Our System understands if mutations are flowing through the cache and invalidates the affected resources with an eventual consistency guarantee.

#stale-if-error

In case of an outage of our APIs - this includes remote field origin errors as well- we will fall back for at least 24h to the latest cached content on our edge servers. This adds an additional reliability layer.

You can use a header for the High performance endpoint that lets you set stale-if-error on a per query basis.

{
"hyg-stale-if-error": "21600"
}

The values are in seconds.

#stale-while-revalidate

With the High performance endpoint you will get cached responses directly, while we update the content in the background.

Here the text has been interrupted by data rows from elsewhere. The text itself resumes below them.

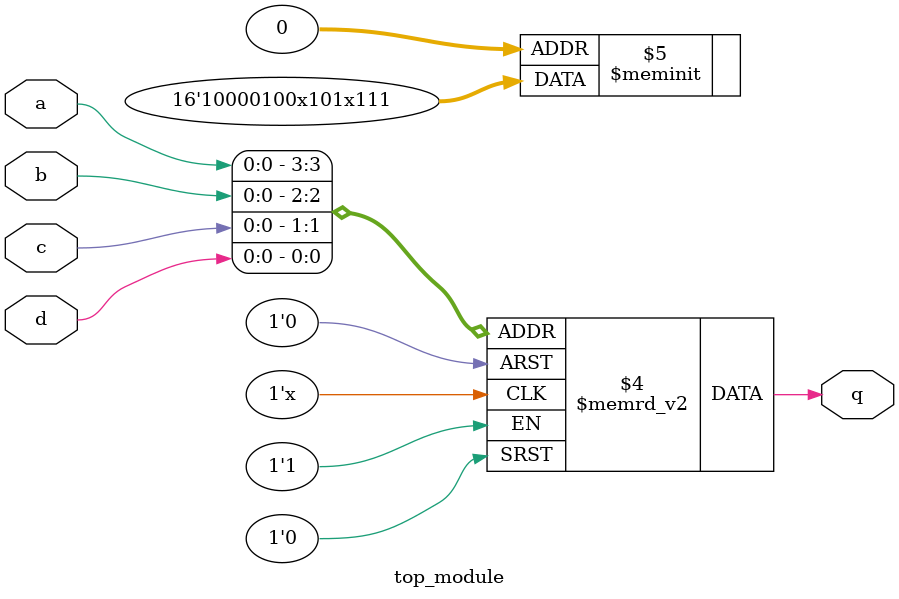
<source format=sv>
module top_module (
    input a, 
    input b, 
    input c, 
    input d,
    output reg q
);

always @* begin
    case ({a, b, c, d})
        4'b0000: q = 1;
        4'b0001: q = 1;
        4'b0010: q = 1;
        4'b1110: q = 0;
        4'b0100: q = 1;
        4'b0101: q = 0;
        4'b0110: q = 1;
        4'b1000: q = 0;
        4'b1001: q = 0;
        4'b1010: q = 1;
        4'b1011: q = 0;
        4'b1100: q = 0;
        4'b1101: q = 0;
        4'b1111: q = 1;
    endcase
end

endmodule

</source>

This means your content is always served on the edge, with low latency for your users.

Staleness refers to how long we deliver stale data while we revalidate the cache in the background if the cache was invalidated.

You can use a header for the High performance endpoint that lets you set stale-while-revalidate on a per query basis.

{
"hyg-stale-while-revalidate": "27"
}

The values are in seconds.

#Remote fields

GraphQL queries that contain remote fields are cached differently. By default, a response is marked as cacheable when all remote field responses are cacheable according to rfc7234. You can control the TTL (Time-to-Live) cache by returning the Cache-Control response header.

By default, we will set a TTL of 900s, you can set a minimum TTL of 60s. While it is also possible to respond with a no-store cache directive to disable the cache, this is not recommended, as it marks the entire response as not cacheable and will increase the load on your origin.